_Input data_:
BEGIN

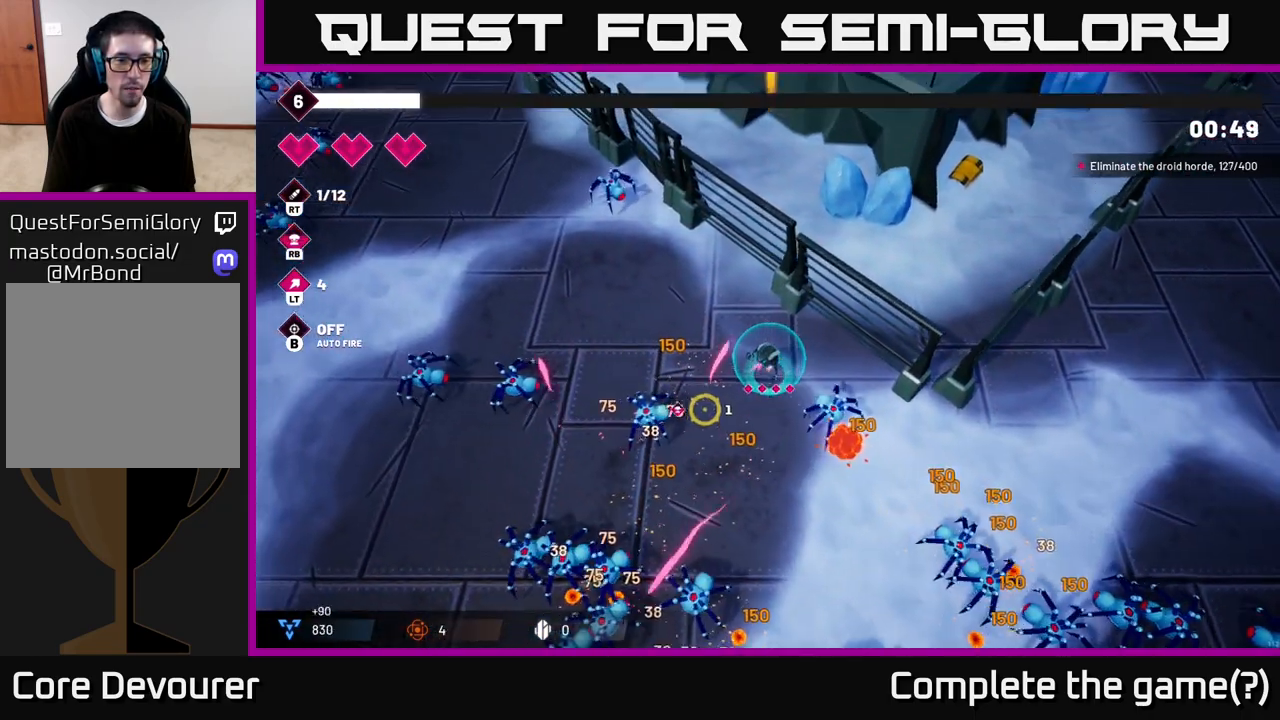
{"buttons": ["R2"], "left_stick": "left", "right_stick": "down-left", "events": [[167, "left_stick", "left"]]}
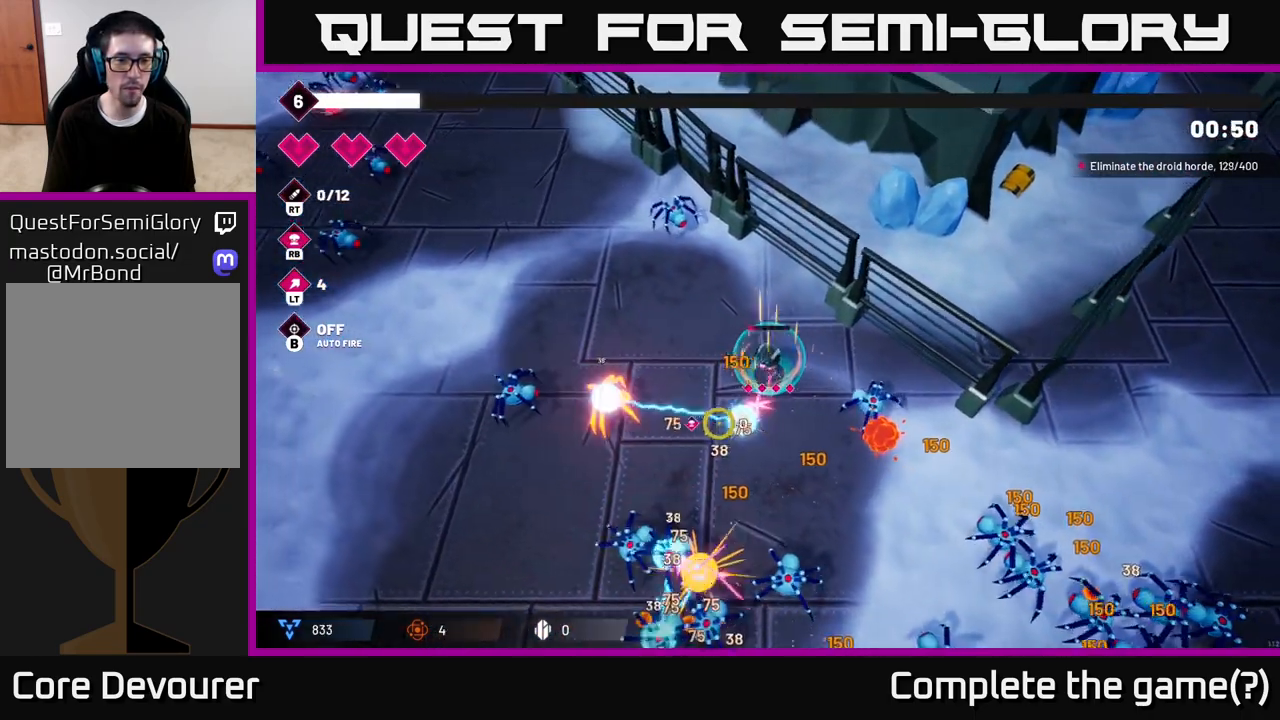
{"buttons": [], "left_stick": "up-left", "right_stick": "down-left", "events": [[33, "left_stick", "up-left"], [117, "R2", "up"], [267, "L2", "down"], [417, "L2", "up"]]}
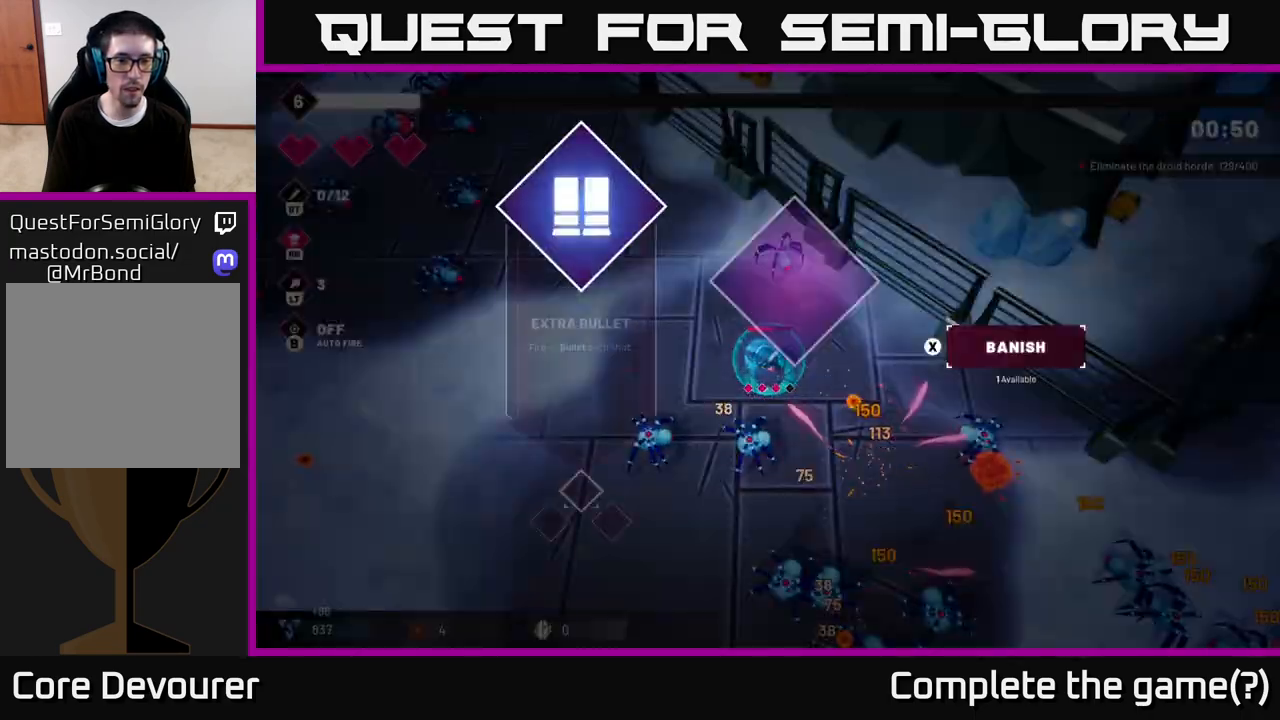
{"buttons": [], "left_stick": "center", "right_stick": "center", "events": [[100, "right_stick", "down"], [117, "R2", "down"], [167, "left_stick", "left"], [333, "R2", "up"], [367, "left_stick", "center"], [383, "right_stick", "center"]]}
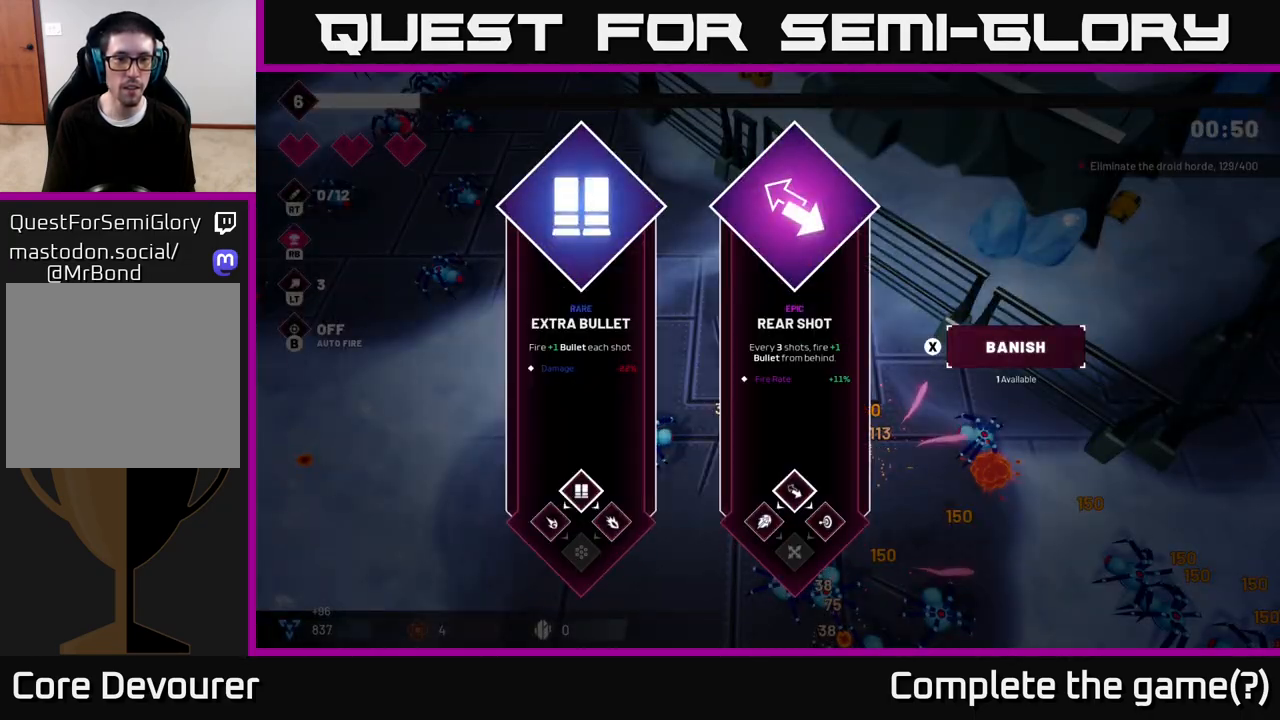
{"buttons": [], "left_stick": "center", "right_stick": "center", "events": [[267, "left_stick", "right"], [483, "left_stick", "center"]]}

END

_Problem description_: Copy out the lines above with "center" in them.

_Response area_:
{"buttons": [], "left_stick": "center", "right_stick": "center", "events": [[100, "right_stick", "down"], [117, "R2", "down"], [167, "left_stick", "left"], [333, "R2", "up"], [367, "left_stick", "center"], [383, "right_stick", "center"]]}
{"buttons": [], "left_stick": "center", "right_stick": "center", "events": [[267, "left_stick", "right"], [483, "left_stick", "center"]]}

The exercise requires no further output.